Audiences and customers vary in their contexts, motivations, interests and desires. People are complex. Without user research and a sound strategy, you may be designing a product that users will not find valuable or impactful.
Oftentimes, games are built with the goal to increase user engagement. But engagement can be achieved in a variety of ways. Games are just a means to an end. We must first justify the means.
Think about the Harry Potter books. There are no badges, leaderboards, nor even pictures, yet children and adults spend countless hours of engaged reading. It’s due to the story, relatable characters, themes and other content that conjures emotions. Engagement can come in many forms.
It’s critical to understand what drives people. What are the things they need to learn and do? How are they motivated? What drives their behaviors? After a thorough discovery process we can better determine if a gamified system is actually the best tactic to achieve your goals.
Strategy Before Tactics
In general, any tactic without a sound strategy has a greater potential to fail. It doesn’t matter if it’s mega menus, blogs, social media tools, or infographics – it’s best to begin a project with a discovery process and user research to help align business goals with user goals.

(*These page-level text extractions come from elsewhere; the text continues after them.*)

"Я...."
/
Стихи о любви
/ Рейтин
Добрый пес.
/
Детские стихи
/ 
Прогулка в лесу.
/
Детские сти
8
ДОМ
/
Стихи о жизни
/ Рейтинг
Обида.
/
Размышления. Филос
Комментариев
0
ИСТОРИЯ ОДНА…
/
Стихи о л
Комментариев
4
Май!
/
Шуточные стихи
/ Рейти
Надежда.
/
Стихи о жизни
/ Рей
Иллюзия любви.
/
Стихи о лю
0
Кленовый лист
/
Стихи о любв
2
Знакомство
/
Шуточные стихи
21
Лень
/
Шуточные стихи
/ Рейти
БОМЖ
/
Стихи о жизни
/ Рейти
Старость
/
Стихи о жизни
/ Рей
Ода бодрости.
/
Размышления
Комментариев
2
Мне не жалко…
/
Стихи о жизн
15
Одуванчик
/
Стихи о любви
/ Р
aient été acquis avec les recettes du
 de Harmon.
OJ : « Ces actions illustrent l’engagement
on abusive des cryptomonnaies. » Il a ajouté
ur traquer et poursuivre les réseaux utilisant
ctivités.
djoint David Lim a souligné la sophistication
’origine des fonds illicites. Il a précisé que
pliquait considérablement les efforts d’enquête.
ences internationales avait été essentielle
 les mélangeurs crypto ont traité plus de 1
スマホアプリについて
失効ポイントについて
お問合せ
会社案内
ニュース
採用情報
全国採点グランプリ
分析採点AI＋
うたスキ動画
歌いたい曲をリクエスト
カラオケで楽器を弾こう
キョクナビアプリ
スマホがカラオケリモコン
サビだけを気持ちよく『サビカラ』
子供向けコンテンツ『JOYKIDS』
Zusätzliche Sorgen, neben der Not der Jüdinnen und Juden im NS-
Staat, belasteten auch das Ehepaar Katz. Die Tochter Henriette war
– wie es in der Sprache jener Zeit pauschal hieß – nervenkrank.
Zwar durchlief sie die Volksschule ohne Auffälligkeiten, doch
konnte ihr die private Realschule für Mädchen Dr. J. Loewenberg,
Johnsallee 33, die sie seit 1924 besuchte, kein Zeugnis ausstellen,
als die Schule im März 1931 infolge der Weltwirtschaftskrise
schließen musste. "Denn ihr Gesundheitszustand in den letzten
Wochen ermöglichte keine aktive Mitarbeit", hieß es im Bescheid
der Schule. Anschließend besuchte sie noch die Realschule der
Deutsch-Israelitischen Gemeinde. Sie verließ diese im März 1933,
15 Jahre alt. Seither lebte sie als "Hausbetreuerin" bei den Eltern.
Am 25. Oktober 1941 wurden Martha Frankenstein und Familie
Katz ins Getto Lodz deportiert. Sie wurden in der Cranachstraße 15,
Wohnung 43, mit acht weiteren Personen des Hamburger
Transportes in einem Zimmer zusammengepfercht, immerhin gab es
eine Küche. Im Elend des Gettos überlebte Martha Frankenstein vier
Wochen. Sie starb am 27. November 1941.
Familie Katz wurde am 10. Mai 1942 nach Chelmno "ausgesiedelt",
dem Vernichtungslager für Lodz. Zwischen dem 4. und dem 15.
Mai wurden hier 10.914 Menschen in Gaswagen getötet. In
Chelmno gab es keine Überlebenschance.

At The Nerdery, we create strategies that help identify and prioritize business goals and user goals. Our discovery process may include workshops, stakeholder interviews, analytics evaluation, user research, surveys, contextual inquiry, personas, and many other methods to create a laser-focused strategy for your business or organization.
Design for People First
It’s certainly important to understand what new technologies and trends are being implemented. However, instead of designing with the tactics and technology first, we should first consider the people and their motivations and goals. Ultimately, we are designing for people—people who happen to use technology. If we begin with a solid foundation and target goals, we have a higher likelihood of achieving those goals.